Harman’s father was an employee of William 11th Lord Willoughby and his sister Christian a servant of Willoughby’s daughter and heir general Catherine, who in 1533 married the Duke of Suffolk. He himself may have owed his post at court to this connexion, but it is possible that by entering the Household he was following in a family tradition as several Harmans can be traced there in the early 16th century, including a namesake in the Queen’s stables in 1509. He was already in the royal service when he obtained a letter of support from the King for a lease from the abbey of Bruisyard, Suffolk, before its surrender in 1539. In his capacity as a gentleman usher he attended the reception of Anne of Cleves in 1540 and during the next two decades he was present at court for all the main state occasions.
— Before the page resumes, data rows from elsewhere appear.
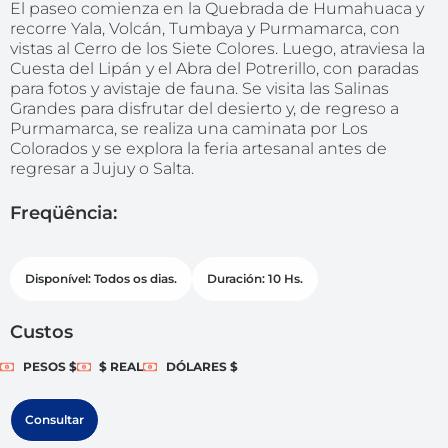
El paseo comienza en la Quebrada de Humahuaca y
recorre Yala, Volcán, Tumbaya y Purmamarca, con
vistas al Cerro de los Siete Colores. Luego, atraviesa la
Cuesta del Lipán y el Abra del Potrerillo, con paradas
para fotos y avistaje de fauna. Se visita las Salinas
Grandes para disfrutar del desierto y, de regreso a
Purmamarca, se realiza una caminata por Los
Colorados y se explora la feria artesanal antes de
regresar a Jujuy o Salta.
Freqüência:
Disponível: Todos os dias.
Duración: 10 Hs.
Custos
PESOS $
$ REAL
DÓLARES $
Consultar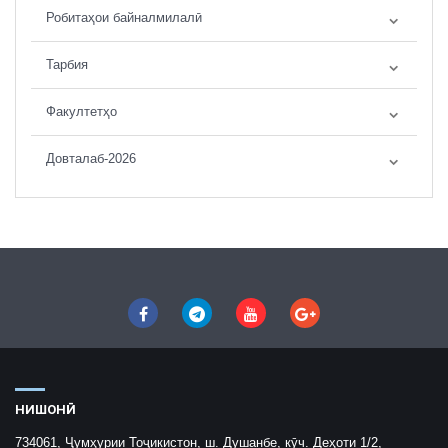
Робитаҳои байналмилалӣ
Тарбия
Факултетҳо
Довталаб-2026
НИШОНӢ
734061, Ҷумҳурии Тоҷикистон, ш. Душанбе, кӯч. Деҳоти 1/2,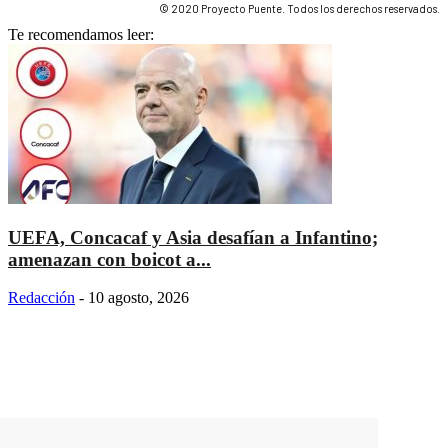
© 2020 Proyecto Puente. Todos los derechos reservados.
Te recomendamos leer:
UEFA, Concacaf y Asia desafían a Infantino;
amenazan con boicot a...
Redacción
-
10 agosto, 2026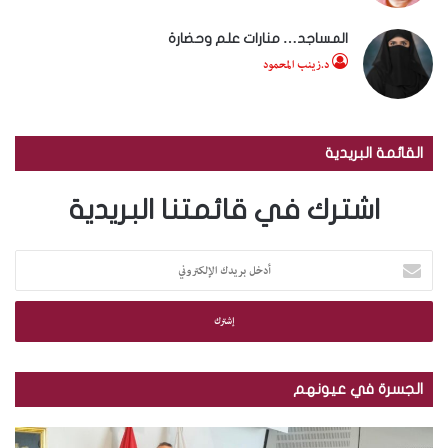
المساجد… منارات علم وحضارة
د.زينب المحمود
القائمة البريدية
اشترك في قائمتنا البريدية
أ
د
خ
ل
ب
ر
ي
الجسرة في عيونهم
د
ك
م
ب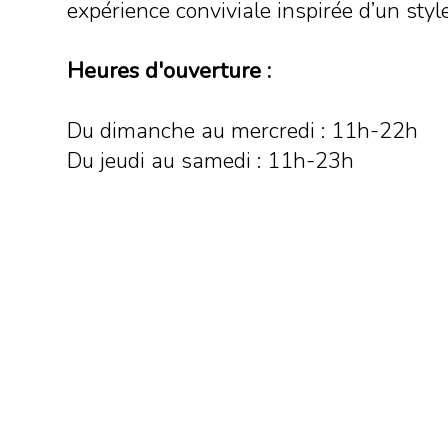
expérience conviviale inspirée d’un styl
Heures d'ouverture :
Du dimanche au mercredi : 11h-22h
Du jeudi au samedi : 11h-23h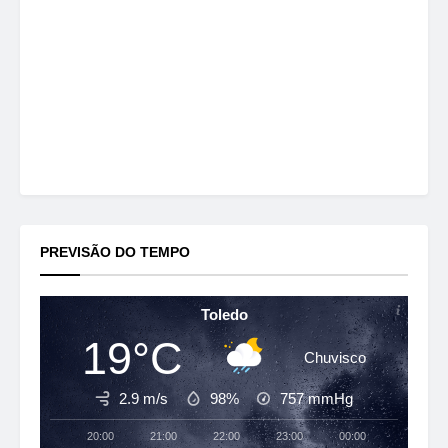
PREVISÃO DO TEMPO
Toledo
19°C
Chuvisco
2.9 m/s
98%
757
mmHg
20:00
21:00
22:00
23:00
00:00
01:00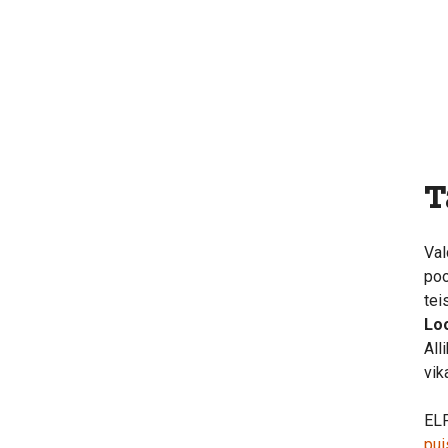
T
Val
poo
tei
Lo
All
vik
ELF
pui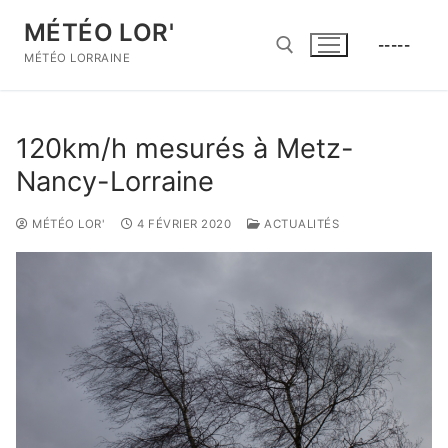
Aller
MÉTÉO LOR'
au
-----
contenu
MÉTÉO LORRAINE
Rechercher :
120km/h mesurés à Metz-
Nancy-Lorraine
MÉTÉO LOR'
4 FÉVRIER 2020
ACTUALITÉS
In 1544 he served in the French campaign where he had charge of the gunners. His three marriages reflect his advancement.8

Harman’s Membership accords with his connexions and experience. His domicile at Rendlesham lay six miles from Orford, for which he is known to have sat in three Parliaments, but he may have sat for it more often as in August 1554 a Suffolk man deposed that he and Richard Poty had been ‘chosen burgesses for the said town at several times and served in Parliament accordingly’. If this meant that the two men sat together, the only possible Parliaments would have been those of 1536 and 1539, when the name of neither Member survives. Harman also sat for Bletchingley in April 1554, probably with the help of his third wife Anne Devereux, who held lands in the locality: other relatives of his there may have been sufficiently well placed to promote his return following the imprisonment of (Sir) Thomas Cawarden who usually exercised the patronage at Bletchingley. On the list of Members for the Parliament later in the same year Harman’s name is struck through with that of his fellow-Member for Orford, Leonard Sandell, but there is no doubt of his Membership on this occasion. He was not present when the House was called early in January 1555, and for this dereliction he was informed against in the King’s bench in the following Easter term: a writ of venire facias was sent to the sheriff but no further process is recorded. Harman’s absence at the call was perhaps connected with the promotion of the bill assuring Sir William Willoughby, 1st Baron Willoughby of Parham, of his title to the inheritance of the Duchess of Suffolk if she died childless, which was rejected on a division in mid January, and the rejection of this bill may in turn have dissuaded Willoughby from lending his support to Harman’s return to the next two Parliaments. Harman is last glimpsed at the funeral of Mary in December 1558. If he made a will it has not been found.9

Ref Volumes: 1509-1558

Author: M. K. Dale

Notes

  • 1. E111/48.
  • 2. Ibid.
  • 3. Hatfield 207.
  • 4. Huntington Lib. Hastings mss Parl. pprs.
  • 5. Date of birth estimated from affray of 1530. Copinger, Suff. Manors, iv. 318; Suckling, Suff. ii. 367; Add. 19134, f. 193v; Req.2/301/57; PCC 41 Porch, 24 Spert; The Gen. n.s. xxviii. 116 and n; CP40/1142, r. 684.
  • 6. LP Hen. VIII, xiv, xvi, xix, xxi; Stowe 571, f. 30v; LC2/4/2; E101/423/12, ff. 8, 40.
  • 7. Leland, Itin. ed. Smith, iv. 75; Copinger, iv. 318, 323; PCC 41 Porch; St.Ch.2/25/29, 34/74; C1/726/4, 767/35, 1148/30; Req.2/301/57.
  • 8. PCC 41 Porch, 28 Jankyn; C1/767/35; LP Hen. VIII, i, xv, xvi, xix, xxi; APC, ii. 129; LC2/4/7, f. 18.
  • 9. E111/48; Huntington Lib. Hastings mss Parl. pprs.; KB29/188, rot. 48v.